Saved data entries
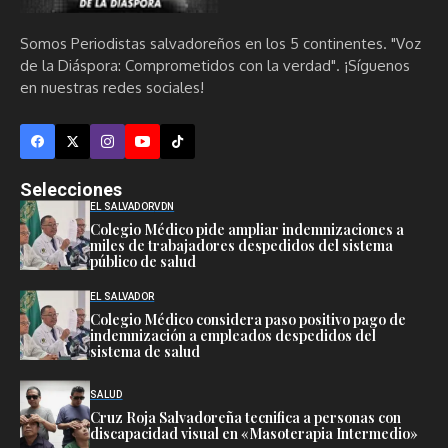
Somos Periodistas salvadoreños en los 5 continentes. "Voz
de la Diáspora: Comprometidos con la verdad". ¡Síguenos
en nuestras redes sociales!
Selecciones
EL SALVADOR
VDN
Colegio Médico pide ampliar indemnizaciones a
miles de trabajadores despedidos del sistema
público de salud
EL SALVADOR
Colegio Médico considera paso positivo pago de
indemnización a empleados despedidos del
sistema de salud
SALUD
Cruz Roja Salvadoreña tecnifica a personas con
discapacidad visual en «Masoterapia Intermedio»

GOAL OF THE EXERCISE
A word-for-word copy of all the data is required, minus the pictures.

ANSWER TO THIS TASK
Somos Periodistas salvadoreños en los 5 continentes. "Voz
de la Diáspora: Comprometidos con la verdad". ¡Síguenos
en nuestras redes sociales!
Selecciones
EL SALVADOR
VDN
Colegio Médico pide ampliar indemnizaciones a
miles de trabajadores despedidos del sistema
público de salud
EL SALVADOR
Colegio Médico considera paso positivo pago de
indemnización a empleados despedidos del
sistema de salud
SALUD
Cruz Roja Salvadoreña tecnifica a personas con
discapacidad visual en «Masoterapia Intermedio»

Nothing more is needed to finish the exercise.